Screenshot des Deskcenter Service Desk
  1. Spezielle Anwendungen nachträglich für einzelne Mitarbeiter ausrollen

Zusätzliche Anwendungen haben wir im Selfserviceportal unseres Service Desk bereitgestellt. Dadurch konnten wir unsere IT-Abteilung entlasten, da die Software ad-hoc für jeden Mitarbeiter jederzeit und ortsunabhängig zur Verfügung steht und automatisiert auf den Endgeräten installiert wird.
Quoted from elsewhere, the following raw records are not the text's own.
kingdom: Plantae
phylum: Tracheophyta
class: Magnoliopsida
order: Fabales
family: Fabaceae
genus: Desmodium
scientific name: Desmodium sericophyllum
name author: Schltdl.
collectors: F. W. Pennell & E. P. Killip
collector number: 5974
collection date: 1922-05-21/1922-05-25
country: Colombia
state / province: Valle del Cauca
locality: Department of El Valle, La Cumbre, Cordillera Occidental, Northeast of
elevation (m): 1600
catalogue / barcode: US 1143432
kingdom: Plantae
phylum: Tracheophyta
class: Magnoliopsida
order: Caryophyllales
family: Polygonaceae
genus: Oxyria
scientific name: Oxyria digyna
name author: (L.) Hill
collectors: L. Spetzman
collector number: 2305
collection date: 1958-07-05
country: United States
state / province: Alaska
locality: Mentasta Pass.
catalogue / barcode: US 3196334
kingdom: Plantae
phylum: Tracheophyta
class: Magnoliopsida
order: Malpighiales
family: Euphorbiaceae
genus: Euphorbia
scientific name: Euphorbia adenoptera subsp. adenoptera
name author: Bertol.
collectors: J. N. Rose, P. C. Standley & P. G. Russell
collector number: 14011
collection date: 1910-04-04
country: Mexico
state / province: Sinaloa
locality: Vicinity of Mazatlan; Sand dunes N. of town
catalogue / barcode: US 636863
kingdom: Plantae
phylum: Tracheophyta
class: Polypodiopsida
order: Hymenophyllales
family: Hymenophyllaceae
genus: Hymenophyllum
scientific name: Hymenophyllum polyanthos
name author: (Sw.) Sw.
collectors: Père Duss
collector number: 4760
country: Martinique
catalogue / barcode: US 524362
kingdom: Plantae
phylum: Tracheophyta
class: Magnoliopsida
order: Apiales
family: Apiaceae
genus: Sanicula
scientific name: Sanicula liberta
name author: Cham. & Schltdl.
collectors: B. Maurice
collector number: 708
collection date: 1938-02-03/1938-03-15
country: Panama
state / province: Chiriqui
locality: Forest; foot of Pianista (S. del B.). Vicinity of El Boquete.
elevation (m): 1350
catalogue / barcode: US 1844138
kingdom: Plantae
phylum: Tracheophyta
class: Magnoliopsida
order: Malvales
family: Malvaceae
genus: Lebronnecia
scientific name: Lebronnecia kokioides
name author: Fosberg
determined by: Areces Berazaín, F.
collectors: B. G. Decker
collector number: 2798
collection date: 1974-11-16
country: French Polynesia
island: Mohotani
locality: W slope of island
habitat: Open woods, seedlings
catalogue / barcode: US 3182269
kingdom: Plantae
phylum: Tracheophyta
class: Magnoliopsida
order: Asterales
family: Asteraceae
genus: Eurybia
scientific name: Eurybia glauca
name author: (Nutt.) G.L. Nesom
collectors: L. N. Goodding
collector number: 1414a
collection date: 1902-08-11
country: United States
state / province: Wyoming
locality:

Typische Fehlermeldung beim „Home-Office einrichten“ – Zum Beispiel „VPN-Verbindung ist zu langsam“

Beim Home-Office-Einrichten für sämtliche Mitarbeiter, sind auch wir von Deskcenter leider nicht von Störungsmeldungen verschont geblieben. Die häufigste Fehlermeldung war, dass die VPN-Verbindung zu langsam sei. Dieser Herausforderung stehen viele IT-Administratoren gegenüber, wenn der gesamte Betrieb von zu Hause aus arbeitet. Jedoch konnten wir mit unserer Suite diesem Problem schnell Herr werden wie Robert berichtet:

„Nach einer gezielten Analyse in der Phase des Problemmanagements konnte die Fehlerursache identifiziert und per Deployment eine Konfiguration für die Clients ausgerollt werden. Im Anschluss folgte ein zweistufiges Testverfahren in der internen IT und im Consulting. Dank der Übersichtlichkeit im Bereich des Deployment Managements war ein Monitoring der Systeme mit der neuen Konfiguration sehr transparent. Durch die Architektur der Deskcenter Management Suite war nicht einmal eine VPN-Verbindung notwendig. Es genügte eine private Cloud, von der mit Hilfe des Deskcenter SDI Agenten und einem Repository (Verteiler), die Konfiguration geladen und automatisiert installiert wurde. Hier kam der Workflowdesigner zum Einsatz und mit relativ wenig Skripting konnte der Workflow modelliert und die Installation wie auch Registry und File-Operations über den erstellten Ausführungsplan durchgeführt wurden. Die Benutzer selbst bekamen davon nichts mit, sondern spürten lediglich, dass die VPN-Verbindung erheblich schneller war.“

Deskcenter Home-Offices sind eingerichtet

Ein großes Dankeschön an dieser Stelle an unseren IT-Manager Robert, dass alle Mitarbeiter, die sonst nicht von zu Hause aus arbeiten, so schnell und reibungslos weitermachen können.